6. You've introduced characters like Killer Croc, Power Girl, and of course Jason Todd. Can you pick a favorite and why?
Probably Firestorm, of the characters I've created. I had the most fun with him. Simply because he sort of distilled the essence of what I liked to read,b what I like about comics. He’s a character that’s both fun and serious. He has, I think, kind of a logical weight to him, not as he’s been done since I left the book, but when I was doing it I think I somehow unconsciously tapped into an archetype that is pretty powerful and I was very happy with him.
7. You've written the sci-fi novels The Midnight Dancers and Mindshifts. Do you have any plans to write more novels in the future?
I’m actually working on a YA fantasy novel set in the Cthulhu mythos world. I’m about three-quarters of the way through it and, assuming I finish it, I hope to have it published next year and it probably will be the beginning of a trilogy.
8. You've written and produced many TV shows, including but not limited to the original Law and Order and its spinoff Criminal Intent. Do you have plans to do it again or have any particular show you want to work on that you haven't?
No plans to do it again. I’ve basically left that part of my career behind. I accomplished what I wanted to accomplish and had a great time doing it. I enjoyed the work. Pretty much done with it now.
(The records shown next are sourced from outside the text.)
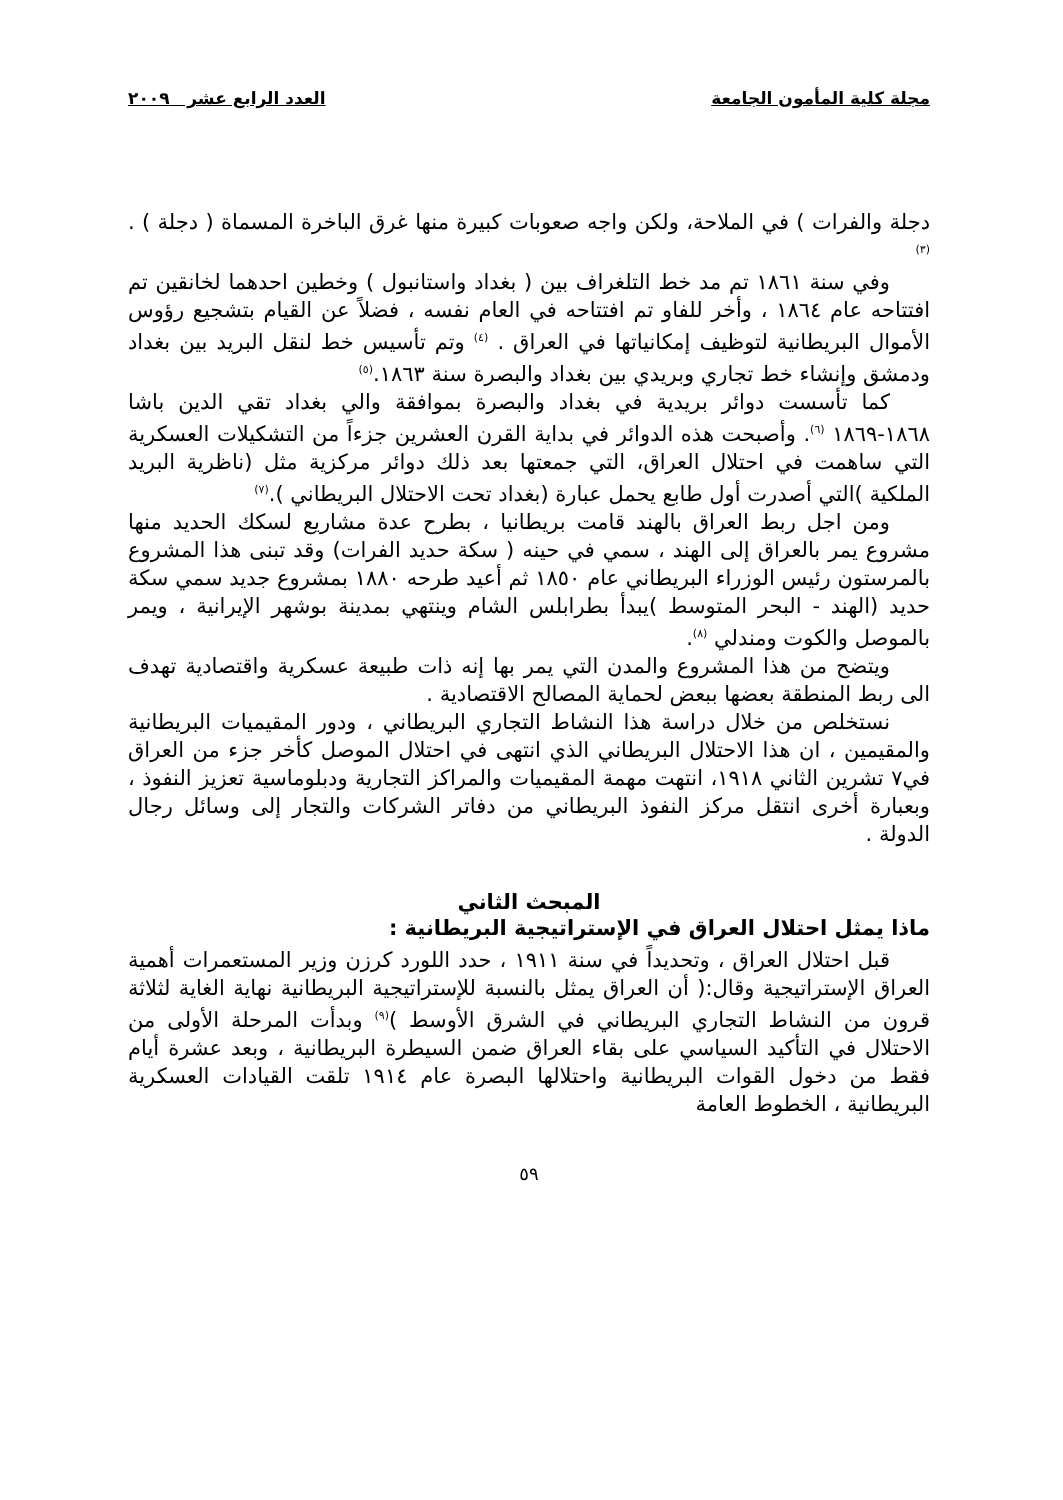مجلة كلية المأمون الجامعة العدد الرابع عشر ٢٠٠٩
دجلة والفرات ) في الملاحة، ولكن واجه صعوبات كبيرة منها غرق الباخرة المسماة ( دجلة ) . <sup>(٣)</sup>
وفي سنة ١٨٦١ تم مد خط التلغراف بين ( بغداد واستانبول ) وخطين احدهما لخانقين تم افتتاحه عام ١٨٦٤ ، وأخر للفاو تم افتتاحه في العام نفسه ، فضلاً عن القيام بتشجيع رؤوس الأموال البريطانية لتوظيف إمكانياتها في العراق . <sup>(٤)</sup> وتم تأسيس خط لنقل البريد بين بغداد ودمشق وإنشاء خط تجاري وبريدي بين بغداد والبصرة سنة ١٨٦٣.<sup>(٥)</sup>
كما تأسست دوائر بريدية في بغداد والبصرة بموافقة والي بغداد تقي الدين باشا ١٨٦٨-١٨٦٩ <sup>(٦)</sup>. وأصبحت هذه الدوائر في بداية القرن العشرين جزءاً من التشكيلات العسكرية التي ساهمت في احتلال العراق، التي جمعتها بعد ذلك دوائر مركزية مثل (ناظرية البريد الملكية )التي أصدرت أول طابع يحمل عبارة (بغداد تحت الاحتلال البريطاني ).<sup>(٧)</sup>
ومن اجل ربط العراق بالهند قامت بريطانيا ، بطرح عدة مشاريع لسكك الحديد منها مشروع يمر بالعراق إلى الهند ، سمي في حينه ( سكة حديد الفرات) وقد تبنى هذا المشروع بالمرستون رئيس الوزراء البريطاني عام ١٨٥٠ ثم أعيد طرحه ١٨٨٠ بمشروع جديد سمي سكة حديد (الهند - البحر المتوسط )يبدأ بطرابلس الشام وينتهي بمدينة بوشهر الإيرانية ، ويمر بالموصل والكوت ومندلي <sup>(٨)</sup>.
ويتضح من هذا المشروع والمدن التي يمر بها إنه ذات طبيعة عسكرية واقتصادية تهدف الى ربط المنطقة بعضها ببعض لحماية المصالح الاقتصادية .
نستخلص من خلال دراسة هذا النشاط التجاري البريطاني ، ودور المقيميات البريطانية والمقيمين ، ان هذا الاحتلال البريطاني الذي انتهى في احتلال الموصل كأخر جزء من العراق في٧ تشرين الثاني ١٩١٨، انتهت مهمة المقيميات والمراكز التجارية ودبلوماسية تعزيز النفوذ ، وبعبارة أخرى انتقل مركز النفوذ البريطاني من دفاتر الشركات والتجار إلى وسائل رجال الدولة .
المبحث الثاني
ماذا يمثل احتلال العراق في الإستراتيجية البريطانية :
قبل احتلال العراق ، وتحديداً في سنة ١٩١١ ، حدد اللورد كرزن وزير المستعمرات أهمية العراق الإستراتيجية وقال:( أن العراق يمثل بالنسبة للإستراتيجية البريطانية نهاية الغاية لثلاثة قرون من النشاط التجاري البريطاني في الشرق الأوسط )<sup>(٩)</sup> وبدأت المرحلة الأولى من الاحتلال في التأكيد السياسي على بقاء العراق ضمن السيطرة البريطانية ، وبعد عشرة أيام فقط من دخول القوات البريطانية واحتلالها البصرة عام ١٩١٤ تلقت القيادات العسكرية البريطانية ، الخطوط العامة
٥٩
9. You wrote the comic strip for Star Trek. What is the biggest difference between doing a strip compared with a monthly comic?
Well, a comic strip...there are many technical differences. The main elemental difference is you’re telling compressed story, but the story is both compressed and extended. You’re telling it in small, incremental pieces, but it’s told over a period of time that goes for an extended period. So, a story that might be a ten page comic book, that would be read in five to ten minutes, is told as an extended story that takes six to eight weeks. It's a very bizarre compression and decompression of storytelling. It’s something I really enjoyed doing and I’d love to do it again.
10. You've worked on many numerous characters.Are there any that you haven’t and would like to?
Huh. There are some that I’d like to revisit. I’d enjoy doing another Batman story. I'd enjoy doing an X-Men story. Honestly, I've been very fortunate and I've gotten to do all of the characters I wanted to write. It;s hard for me to think of any that I missed!
11. If you weren't in comics, what would you be doing for a living?
Well, I'm not in comics at the moment, so I'd be doing mostly what I’m doing now! I’m a writer, I'm a storyteller. I enjoy telling stories. When I wasn't writing comics I was writing TV. I think that it’s a part of my nature to like to entertain through telling stories. I’d probably find some way to do that. In another era, I think I would've written pulp fiction.
12. Thank you for participating in the interview. Can you please leave the readers with three things that may surprise them about you?
I speak no foreign languages. [Laughs.] I don’t know if that’s surprising! I used to be three hundred and fifty pounds. I’m a lot older than you would think and younger than you’d think given the amount of work that I've done.